Source : Smiley, K.T., Noy, I., Wehner, M.F. et al. Social inequalities in climate change-attributed impacts of Hurricane Harvey. Nat Commun 1, 3418 (2022).

Fig. of Hex Grid: Each hexagon represents the number of residential buildings that would not have flooded had it not been for the impact of climate change in Harris County, Texas, during Hurricane Harvey.

Here are a few reasons among others that favor hexagonal grid aggregation:

  • The hexagon has a smaller perimeter to area ratio, thereby reducing sampling distortions caused by section effects, which are more present in the grid.

image info

Source: ESRI, Why Hexagons?

To determine the size of the cell, you must respect two important criteria:

  • Sufficient granularity to allow for relevant analysis
  • Keep the impossibility of visually identifying the location of the person (with particular attention to rural or very sparsely populated areas).

image info

The right level of granularity: making gps coordinates approximate to preserve the anomymat

Type of data: Personal geographic coordinates (example: location of surveyed households).

Problem: We want to represent the information from the interviews in a point representation without allowing to identify the surveyed households.

Solution: In order to reduce the sensitivity of the location of the information, a simple measure is to make the GPS coordinates approximate. This step can be performed as soon as the information is collected by choosing to collect only approximate locations. Depending on the collection context, one can reduce the precision to a hundred meters or more.

In the case where the data has a precise location, it is always possible to process it to make it less precise.

To do this, one of the simplest methods is to round the coordinates in decimal degrees. The smaller the number of decimals in the coordinates, the less precise the location will be.

image info

Example of coordinates rounding and rendering according to the number of decimals

This reduces the accuracy, but can create a grid effect where several points can be overlaid on the same coordinate.

Anonymization

It can be easy to use maps to locate a team or beneficiaries for best practices, but there are immediate issues of confidentiality and consent.

If the need is specific and legitimate, a map containing names or other identifying data can of course be created… On the condition that the persons concerned are informed and that they have the opportunity to give their consent and to be able to exercise their rights (which can be complicated).
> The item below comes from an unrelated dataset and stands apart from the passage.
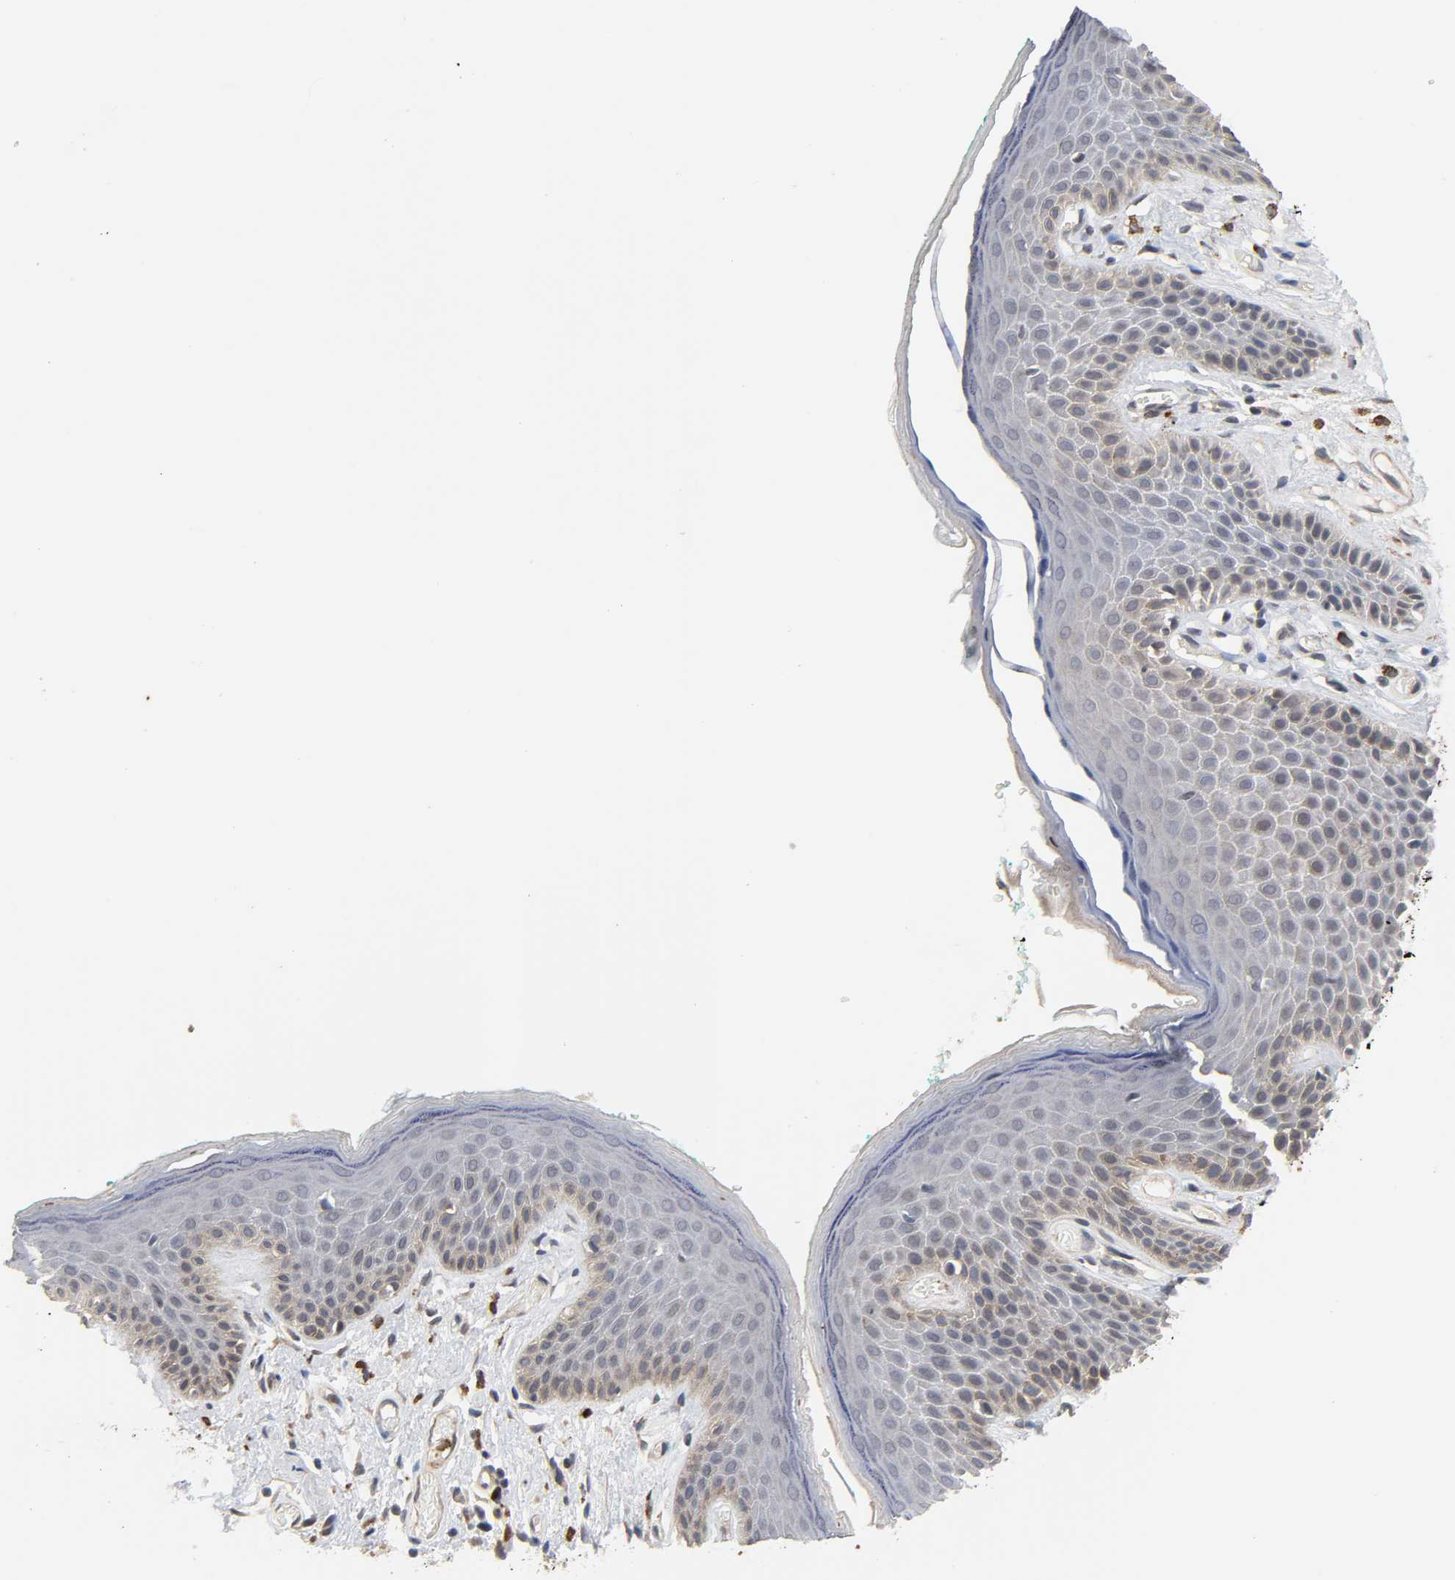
{"staining": {"intensity": "weak", "quantity": "25%-75%", "location": "cytoplasmic/membranous"}, "tissue": "skin", "cell_type": "Epidermal cells", "image_type": "normal", "snomed": [{"axis": "morphology", "description": "Normal tissue, NOS"}, {"axis": "topography", "description": "Anal"}], "caption": "Immunohistochemistry (DAB) staining of unremarkable skin reveals weak cytoplasmic/membranous protein staining in about 25%-75% of epidermal cells. Nuclei are stained in blue.", "gene": "CCDC175", "patient": {"sex": "male", "age": 74}}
Failing that, or due to lack of time, access to such maps must be strictly controlled and limited to those who really need this tool.

Finally, we must take into account the durability or rather the quick obsolescence of such information and plan the destruction of this map.
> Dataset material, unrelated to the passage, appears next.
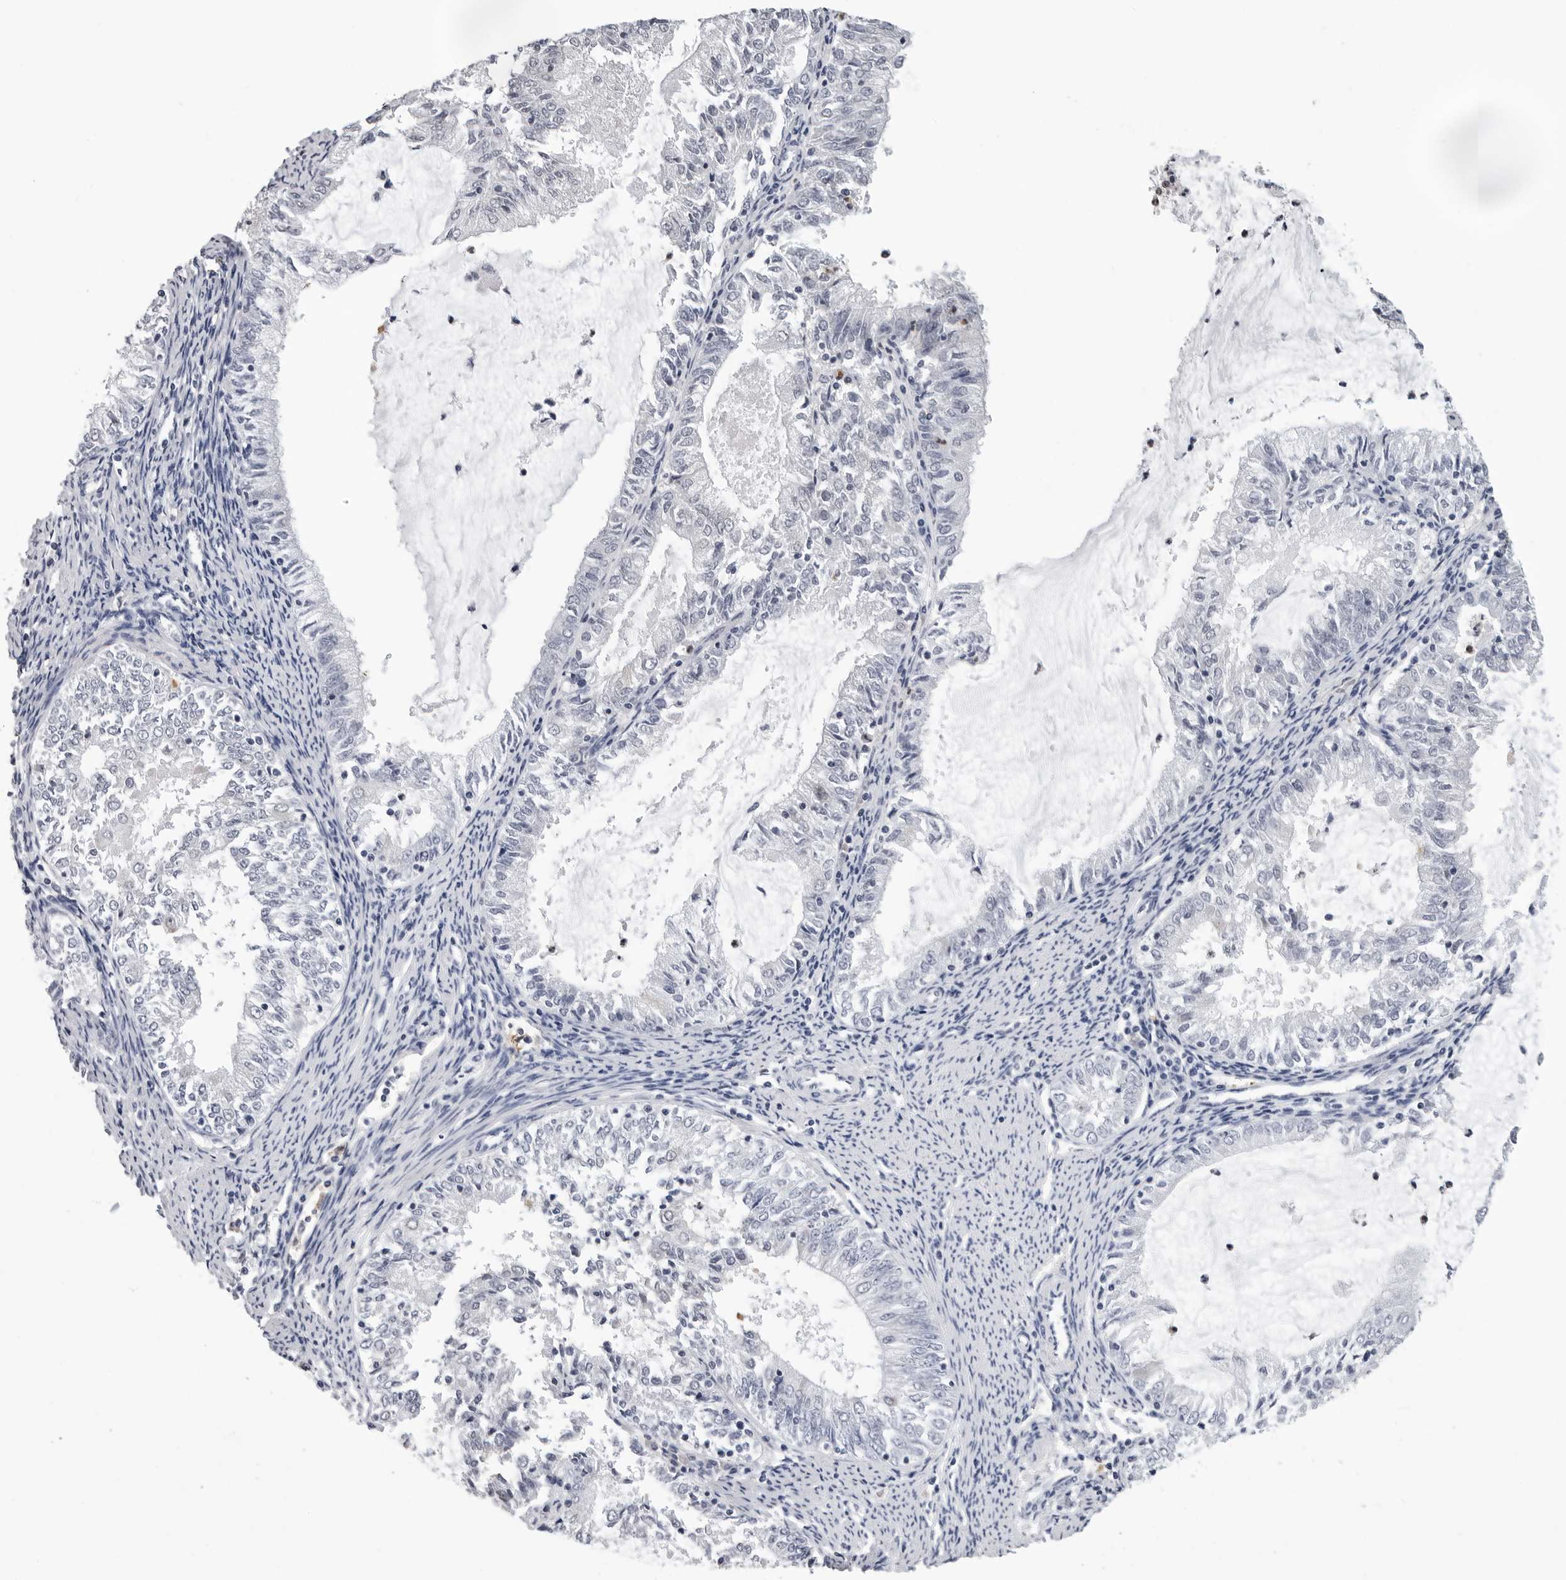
{"staining": {"intensity": "negative", "quantity": "none", "location": "none"}, "tissue": "endometrial cancer", "cell_type": "Tumor cells", "image_type": "cancer", "snomed": [{"axis": "morphology", "description": "Adenocarcinoma, NOS"}, {"axis": "topography", "description": "Endometrium"}], "caption": "Protein analysis of endometrial adenocarcinoma displays no significant expression in tumor cells.", "gene": "TRMT13", "patient": {"sex": "female", "age": 57}}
Type of data: Personal geographic coordinates (example: location of personnel).

Problem: The aim is to represent the location of personnel in a context of increased violence (war, riots) without indicating their names and professions in the organization.

The purpose of such a map presents by nature its main risk and capacity of nuisance: if the map is used by persons with bad intentions, all the persons concerned are in danger.

Show me the solution: If an internal request requires to put on a map the location of the organization’s personnel, it is still possible to realize a confidential map that will contain this location but that will anonymize the employees by the use of identifiers created and communicated only to the concerned persons.

To do this, a unique identifier can be created for each location, and will be displayed on the map. Then, a table in the appendix will match each identifier to a name and an occupation for example.

Here again, a reflection on the need for granularity of the information represented is necessary.

Restrict the attributes

Finally, in all cases of personal data processing, it is important to keep only those attributes that are necessary for the map or analyses. A lot of information can be recorded and stored in files when it is not required.